L’emicrania, con la sua natura spesso inspiegabile e invalidante, ha spinto molte persone a cercare spiegazioni che vadano oltre la pura fisiologia, includendo ipotesi di tipo psicosomatico. Tra le varie interpretazioni emerse nel tempo, una delle più strutturate è quella proposta da L. Ron Hubbard. Questo modello descrive una “mappa della psiche” in cui il dolore non sarebbe soltanto un evento biochimico, ma anche il risultato di informazioni energetiche registrate in momenti di trauma.
Secondo questa prospettiva, ogni individuo disporrebbe di una “mente reattiva” capace di immagazzinare tali registrazioni dolorose, dette “engram”, su una sorta di “traccia del tempo” personale. In questa cornice, un dolore cronico come l’emicrania potrebbe essere interpretato come la riattivazione di un engram passato, magari dimenticato, che riemerge sotto forma di sintomo fisico.
Per spiegare i casi in cui il dolore sembra ostinato, localizzato e non riconducibile alla biografia della persona, la teoria si amplia fino a ipotizzare che esistano memorie o schemi traumatici non appartenenti direttamente all’individuo, ma comunque percepiti come propri.
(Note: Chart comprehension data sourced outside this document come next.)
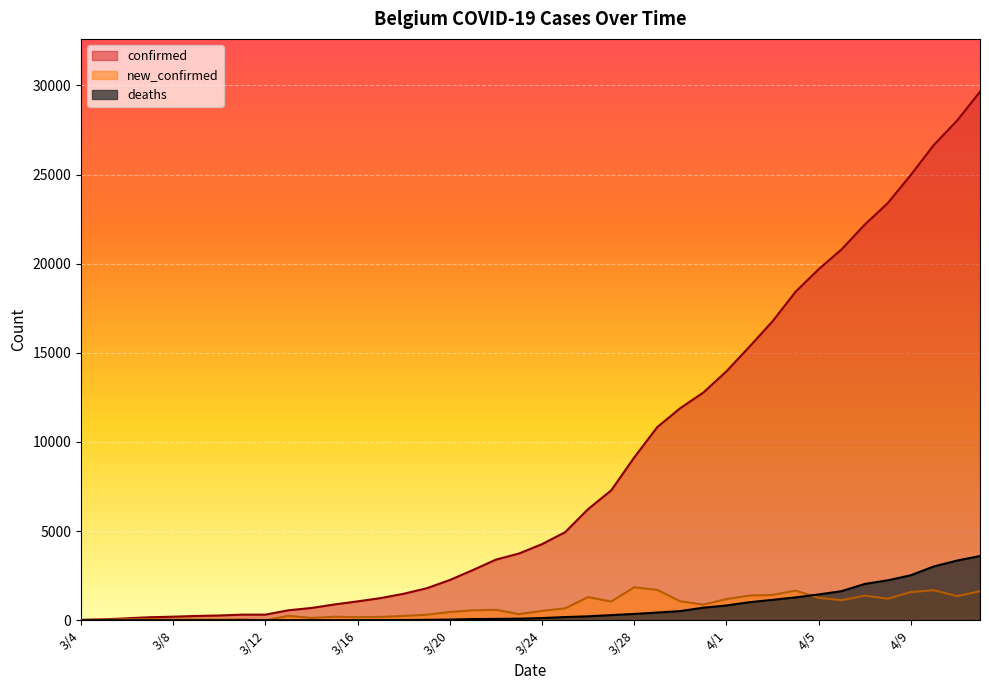

Where is new_confirmed nearest to the value 925?

3/31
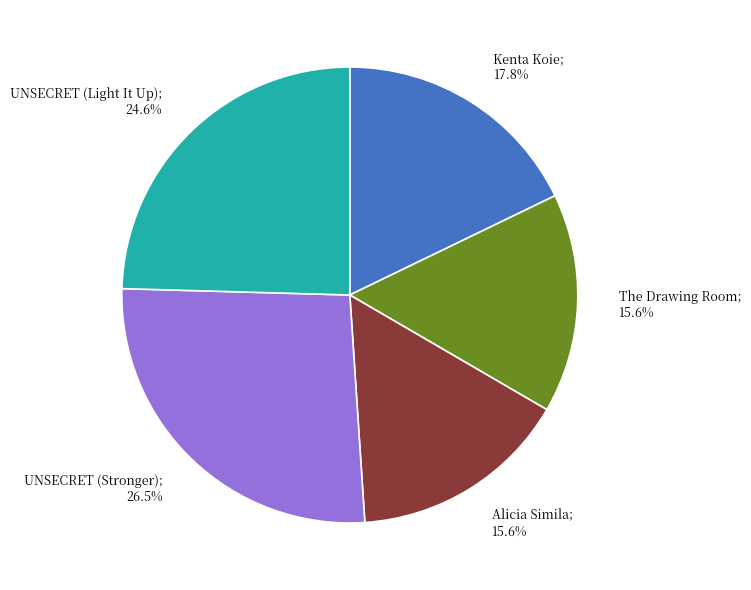

How many segments does this pie chart have?

5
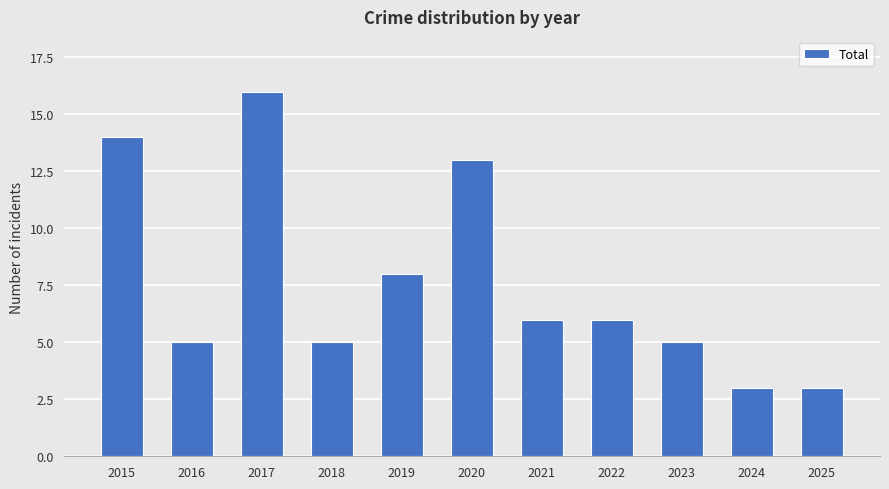

Count the number of categories in the chart.

11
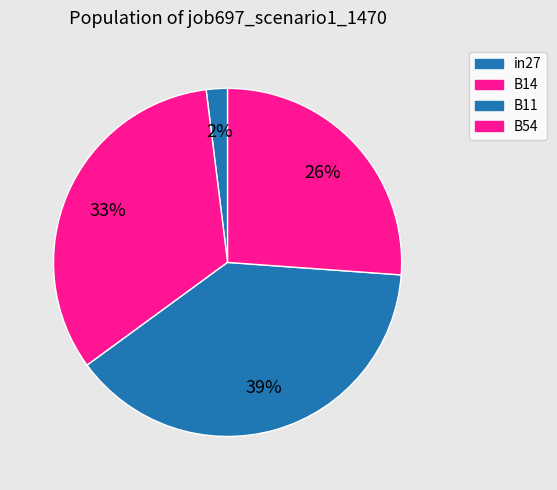

How many slices are in this pie chart?

4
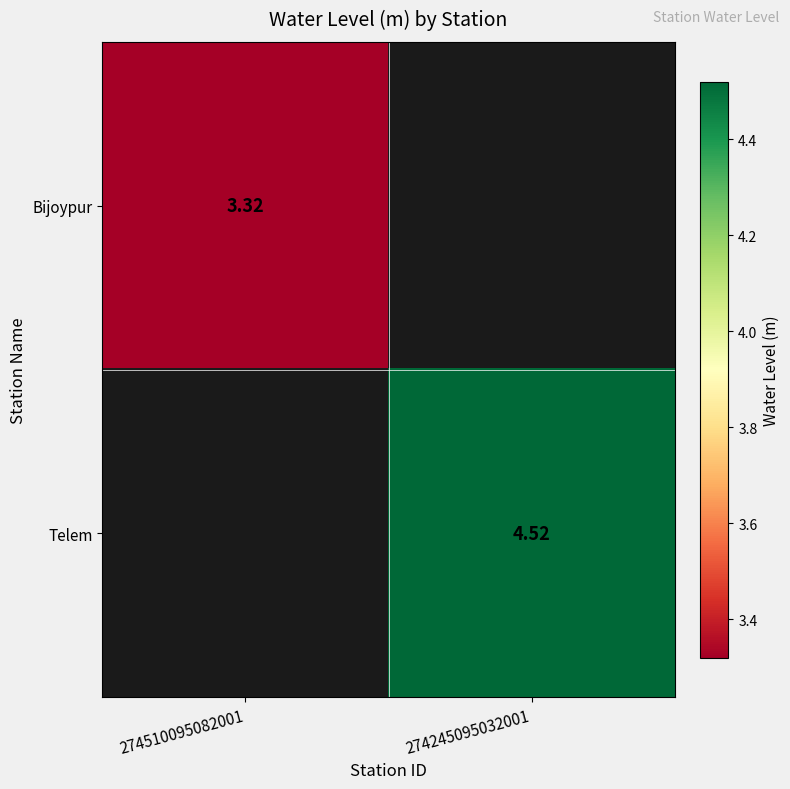

At how many categories does at least one series exceed 3?

2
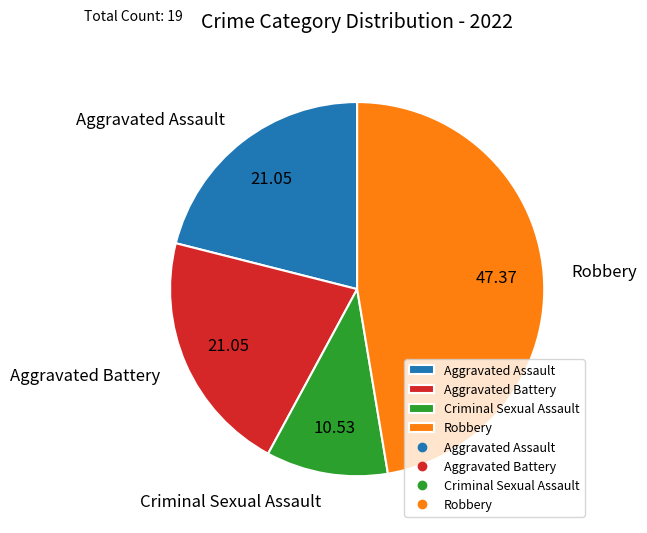

Is Robbery the majority of the pie?

No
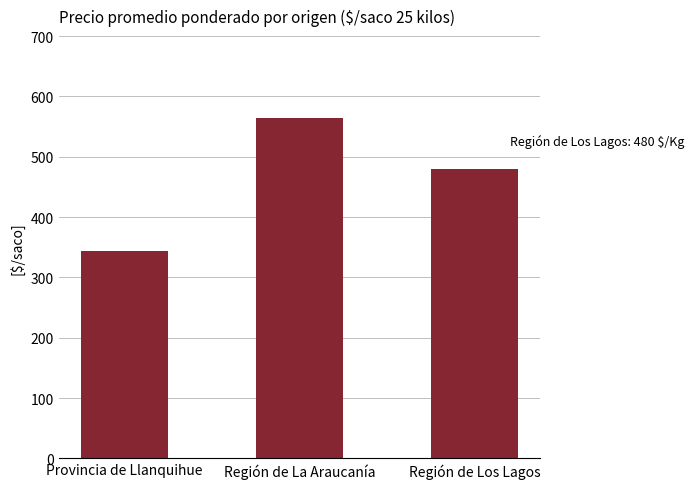

What is the label of the 1st bar from the right?

Región de Los Lagos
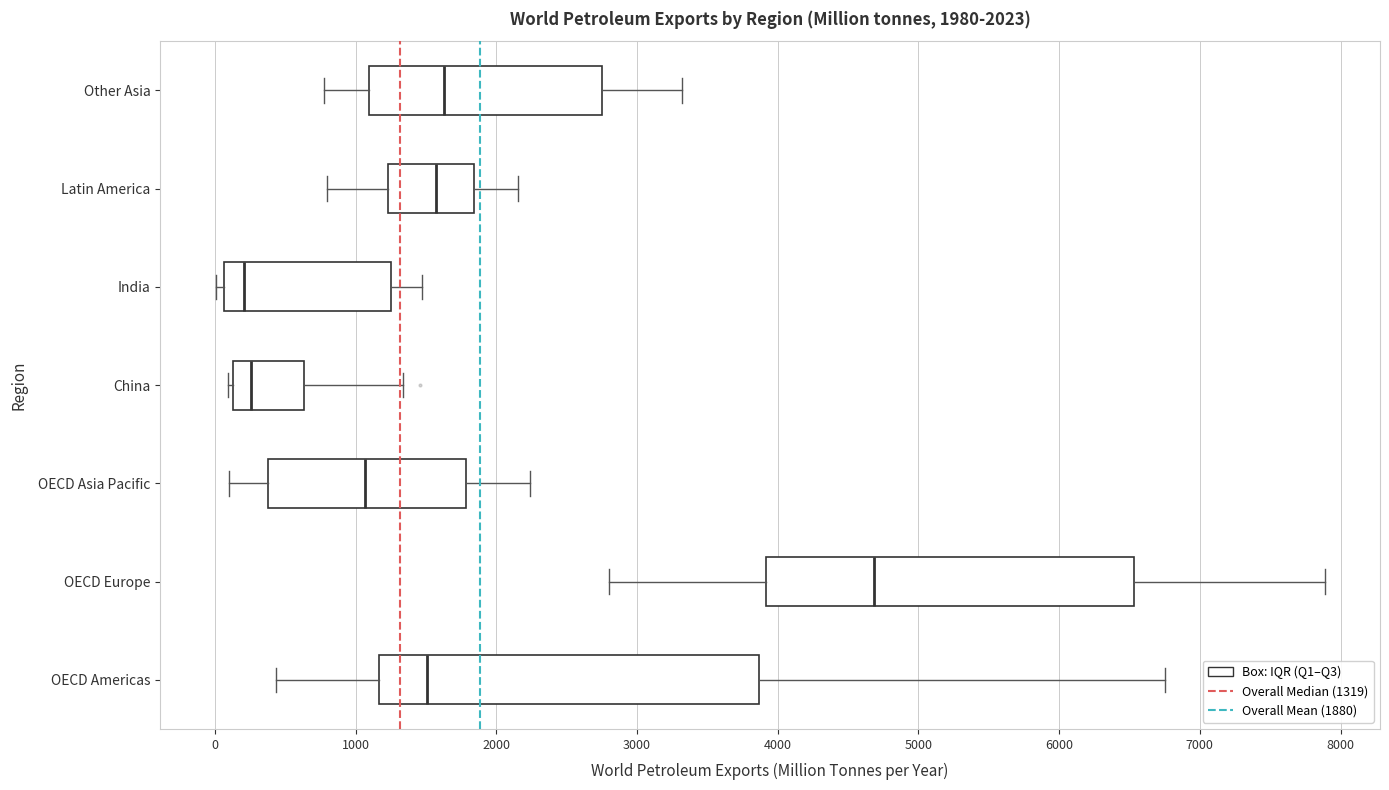

Which box has the furthest to the right median line?

OECD Europe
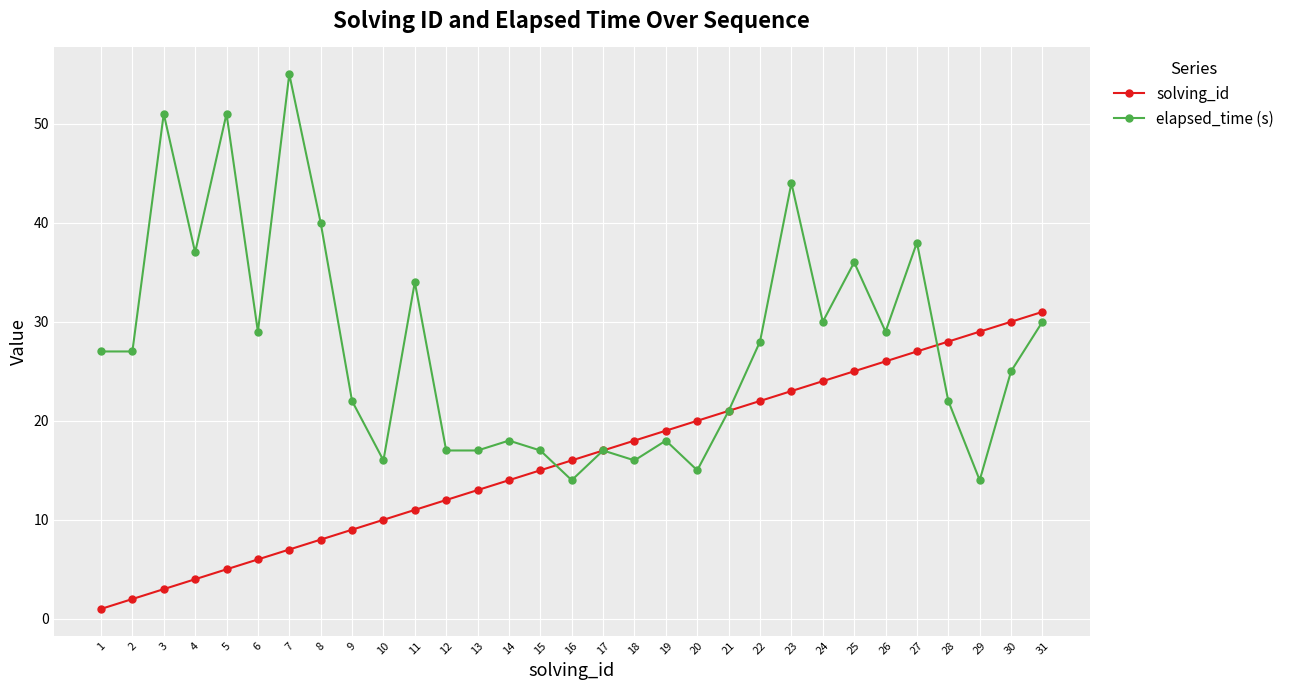

What is the sum of all elapsed_time (s) values?

855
In questo quadro, il sintomo diventerebbe la manifestazione fisica di un vissuto che non appartiene alla storia personale, ma che agisce come un’influenza esterna ed automatica.
Pur trattandosi di una spiegazione molto distante dalle interpretazioni mediche e psicologiche comunemente accettate, questo approccio viene presentato come un tentativo di dare significato a esperienze croniche altrimenti di difficile comprensione.